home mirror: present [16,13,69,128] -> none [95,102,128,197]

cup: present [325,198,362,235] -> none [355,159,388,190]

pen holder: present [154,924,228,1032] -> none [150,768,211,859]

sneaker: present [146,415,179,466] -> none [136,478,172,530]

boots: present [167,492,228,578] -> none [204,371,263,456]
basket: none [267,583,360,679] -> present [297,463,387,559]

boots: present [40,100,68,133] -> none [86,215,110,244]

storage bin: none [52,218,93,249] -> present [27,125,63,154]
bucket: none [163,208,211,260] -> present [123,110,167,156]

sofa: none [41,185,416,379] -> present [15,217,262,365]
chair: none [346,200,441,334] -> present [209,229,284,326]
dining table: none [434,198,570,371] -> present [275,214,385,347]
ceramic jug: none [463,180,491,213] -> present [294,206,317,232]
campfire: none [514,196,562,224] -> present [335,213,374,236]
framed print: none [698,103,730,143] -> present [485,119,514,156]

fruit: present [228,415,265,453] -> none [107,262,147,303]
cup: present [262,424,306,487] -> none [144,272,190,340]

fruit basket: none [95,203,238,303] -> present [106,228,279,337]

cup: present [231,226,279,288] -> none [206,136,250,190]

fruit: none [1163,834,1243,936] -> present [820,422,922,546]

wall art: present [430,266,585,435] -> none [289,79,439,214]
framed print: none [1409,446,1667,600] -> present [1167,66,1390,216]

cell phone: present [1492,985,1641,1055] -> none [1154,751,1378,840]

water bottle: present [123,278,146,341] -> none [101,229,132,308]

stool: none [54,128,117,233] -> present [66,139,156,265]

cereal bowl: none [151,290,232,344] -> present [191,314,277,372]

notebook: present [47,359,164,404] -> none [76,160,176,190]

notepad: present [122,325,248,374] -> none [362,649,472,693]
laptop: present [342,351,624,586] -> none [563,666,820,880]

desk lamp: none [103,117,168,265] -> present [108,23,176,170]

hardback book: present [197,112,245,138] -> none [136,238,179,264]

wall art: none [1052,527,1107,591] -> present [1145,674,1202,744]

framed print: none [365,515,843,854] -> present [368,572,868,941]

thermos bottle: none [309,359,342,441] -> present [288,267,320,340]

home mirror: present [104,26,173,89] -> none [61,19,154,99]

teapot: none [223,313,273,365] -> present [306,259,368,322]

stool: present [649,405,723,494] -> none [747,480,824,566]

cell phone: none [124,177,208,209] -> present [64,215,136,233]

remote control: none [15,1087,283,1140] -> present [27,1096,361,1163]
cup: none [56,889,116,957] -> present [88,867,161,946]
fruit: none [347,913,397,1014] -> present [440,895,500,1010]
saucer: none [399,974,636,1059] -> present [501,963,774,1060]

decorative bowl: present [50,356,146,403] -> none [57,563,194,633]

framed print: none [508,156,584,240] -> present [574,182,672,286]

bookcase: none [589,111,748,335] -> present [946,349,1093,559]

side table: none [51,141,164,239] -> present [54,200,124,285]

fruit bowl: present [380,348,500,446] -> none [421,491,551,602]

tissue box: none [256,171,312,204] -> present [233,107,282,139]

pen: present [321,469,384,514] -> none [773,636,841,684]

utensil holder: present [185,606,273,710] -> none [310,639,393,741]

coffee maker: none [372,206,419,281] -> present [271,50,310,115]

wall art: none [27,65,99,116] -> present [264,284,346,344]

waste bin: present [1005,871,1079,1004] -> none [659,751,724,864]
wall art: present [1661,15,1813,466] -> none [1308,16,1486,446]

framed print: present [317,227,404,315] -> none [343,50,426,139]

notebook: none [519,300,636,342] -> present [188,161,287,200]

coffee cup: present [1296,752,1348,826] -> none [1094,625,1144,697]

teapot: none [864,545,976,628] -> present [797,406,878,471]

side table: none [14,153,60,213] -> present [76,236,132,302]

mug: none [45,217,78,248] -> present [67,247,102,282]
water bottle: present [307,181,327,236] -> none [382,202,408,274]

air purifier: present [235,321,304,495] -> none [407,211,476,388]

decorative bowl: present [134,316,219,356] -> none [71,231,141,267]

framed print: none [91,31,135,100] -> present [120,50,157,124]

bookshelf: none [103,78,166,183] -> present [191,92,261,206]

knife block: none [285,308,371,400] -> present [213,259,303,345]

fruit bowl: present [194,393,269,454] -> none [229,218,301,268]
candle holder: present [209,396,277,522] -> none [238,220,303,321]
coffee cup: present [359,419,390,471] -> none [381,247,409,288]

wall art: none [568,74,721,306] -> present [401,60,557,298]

+===+

The whole listing needs repeating. Match each line exactly.

home mirror: present [16,13,69,128] -> none [95,102,128,197]

cup: present [325,198,362,235] -> none [355,159,388,190]

pen holder: present [154,924,228,1032] -> none [150,768,211,859]

sneaker: present [146,415,179,466] -> none [136,478,172,530]

boots: present [167,492,228,578] -> none [204,371,263,456]
basket: none [267,583,360,679] -> present [297,463,387,559]

boots: present [40,100,68,133] -> none [86,215,110,244]

storage bin: none [52,218,93,249] -> present [27,125,63,154]
bucket: none [163,208,211,260] -> present [123,110,167,156]

sofa: none [41,185,416,379] -> present [15,217,262,365]
chair: none [346,200,441,334] -> present [209,229,284,326]
dining table: none [434,198,570,371] -> present [275,214,385,347]
ceramic jug: none [463,180,491,213] -> present [294,206,317,232]
campfire: none [514,196,562,224] -> present [335,213,374,236]
framed print: none [698,103,730,143] -> present [485,119,514,156]

fruit: present [228,415,265,453] -> none [107,262,147,303]
cup: present [262,424,306,487] -> none [144,272,190,340]

fruit basket: none [95,203,238,303] -> present [106,228,279,337]

cup: present [231,226,279,288] -> none [206,136,250,190]

fruit: none [1163,834,1243,936] -> present [820,422,922,546]

wall art: present [430,266,585,435] -> none [289,79,439,214]
framed print: none [1409,446,1667,600] -> present [1167,66,1390,216]

cell phone: present [1492,985,1641,1055] -> none [1154,751,1378,840]

water bottle: present [123,278,146,341] -> none [101,229,132,308]

stool: none [54,128,117,233] -> present [66,139,156,265]

cereal bowl: none [151,290,232,344] -> present [191,314,277,372]

notebook: present [47,359,164,404] -> none [76,160,176,190]

notepad: present [122,325,248,374] -> none [362,649,472,693]
laptop: present [342,351,624,586] -> none [563,666,820,880]

desk lamp: none [103,117,168,265] -> present [108,23,176,170]

hardback book: present [197,112,245,138] -> none [136,238,179,264]

wall art: none [1052,527,1107,591] -> present [1145,674,1202,744]

framed print: none [365,515,843,854] -> present [368,572,868,941]

thermos bottle: none [309,359,342,441] -> present [288,267,320,340]

home mirror: present [104,26,173,89] -> none [61,19,154,99]

teapot: none [223,313,273,365] -> present [306,259,368,322]

stool: present [649,405,723,494] -> none [747,480,824,566]

cell phone: none [124,177,208,209] -> present [64,215,136,233]

remote control: none [15,1087,283,1140] -> present [27,1096,361,1163]
cup: none [56,889,116,957] -> present [88,867,161,946]
fruit: none [347,913,397,1014] -> present [440,895,500,1010]
saucer: none [399,974,636,1059] -> present [501,963,774,1060]

decorative bowl: present [50,356,146,403] -> none [57,563,194,633]

framed print: none [508,156,584,240] -> present [574,182,672,286]

bookcase: none [589,111,748,335] -> present [946,349,1093,559]

side table: none [51,141,164,239] -> present [54,200,124,285]

fruit bowl: present [380,348,500,446] -> none [421,491,551,602]

tissue box: none [256,171,312,204] -> present [233,107,282,139]

pen: present [321,469,384,514] -> none [773,636,841,684]

utensil holder: present [185,606,273,710] -> none [310,639,393,741]

coffee maker: none [372,206,419,281] -> present [271,50,310,115]

wall art: none [27,65,99,116] -> present [264,284,346,344]

waste bin: present [1005,871,1079,1004] -> none [659,751,724,864]
wall art: present [1661,15,1813,466] -> none [1308,16,1486,446]

framed print: present [317,227,404,315] -> none [343,50,426,139]

notebook: none [519,300,636,342] -> present [188,161,287,200]

coffee cup: present [1296,752,1348,826] -> none [1094,625,1144,697]

teapot: none [864,545,976,628] -> present [797,406,878,471]

side table: none [14,153,60,213] -> present [76,236,132,302]

mug: none [45,217,78,248] -> present [67,247,102,282]
water bottle: present [307,181,327,236] -> none [382,202,408,274]

air purifier: present [235,321,304,495] -> none [407,211,476,388]

decorative bowl: present [134,316,219,356] -> none [71,231,141,267]

framed print: none [91,31,135,100] -> present [120,50,157,124]

bookshelf: none [103,78,166,183] -> present [191,92,261,206]

knife block: none [285,308,371,400] -> present [213,259,303,345]

fruit bowl: present [194,393,269,454] -> none [229,218,301,268]
candle holder: present [209,396,277,522] -> none [238,220,303,321]
coffee cup: present [359,419,390,471] -> none [381,247,409,288]

wall art: none [568,74,721,306] -> present [401,60,557,298]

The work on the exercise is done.